Ask local businesspeople how they feel about the closures’ impact on their livelihoods

EDITOR’S NOTE: The following letter is in response to the September 16 Page 4 letter to the editorial titled ‘Keep borders closed’ by Ron Osawabine.

To the Expositor:

Whether or not the Canadian/United States border needs to be closed for the rest of this year or into next year is a decision that needs to be based on facts, not hearsay.

The coronavirus in the United States is not out of control. Although cases have gone up recently and there is talk of a “second wave” (whatever that means), what is being overlooked is the number of deaths caused by the virus. In Michigan the number of daily deaths peaked on April 21 at 232. Since that April date, the curve has been in a gradual downward trend; beginning July 4, the daily death toll has been as low as “zero” and as high as 31. This downward trend is similar for the rest of the United States. This is not evidence of a virus being “totally out of control” but rather evidence of a thoughtful, systematic approach to controlling the impact and spread of the virus.

Citizens in both the United States and Canada share the common desire of not wanting to see another “shutdown” or as we call it in Michigan “a stay-at-home order.” Not only are they bad for business and the economy as a whole, but the health professionals are discovering that “shutdowns” are also bad for the mental and emotional stability of many individuals and families. This is true regardless of whether or not borders are open.

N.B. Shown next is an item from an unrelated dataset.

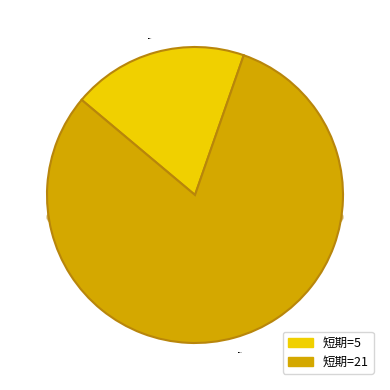

Does any single category account for the majority?

Yes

In Michigan we are all wearing face masks indoors. Some of the old folks, like me, are also wearing face masks outdoors. It is not uncommon to see a mother and her little children all wearing face masks as they walk into a grocery store.

As to the comment about “stop their drinking parties;” really? The bars in Michigan are only allowed to operate at 20 percent capacity. Unfortunately, young adults will always be young adults: they will ignore the rules about social distancing, wearing face masks, and other reckless behaviour. Reckless only because of the pandemic. If you think this reckless behavior is only going on in the United States, then you need to think again. This observation brings a smile to my face: I remember being picked up by a sheriff as a minor in possession for taking a sip of beer when I was 16 years old. But I digress.

One final comment: before waving a banner for closed borders, visit the shop owners in Little Current to get their take on the impact to their businesses of closed borders; ask the Fergusons, the Turners, the Sheppards, the McGregors, and other people in the community how they feel about closed borders and the related impact on businesses.

In the meantime, we wish all of you and your families to stay safe and well.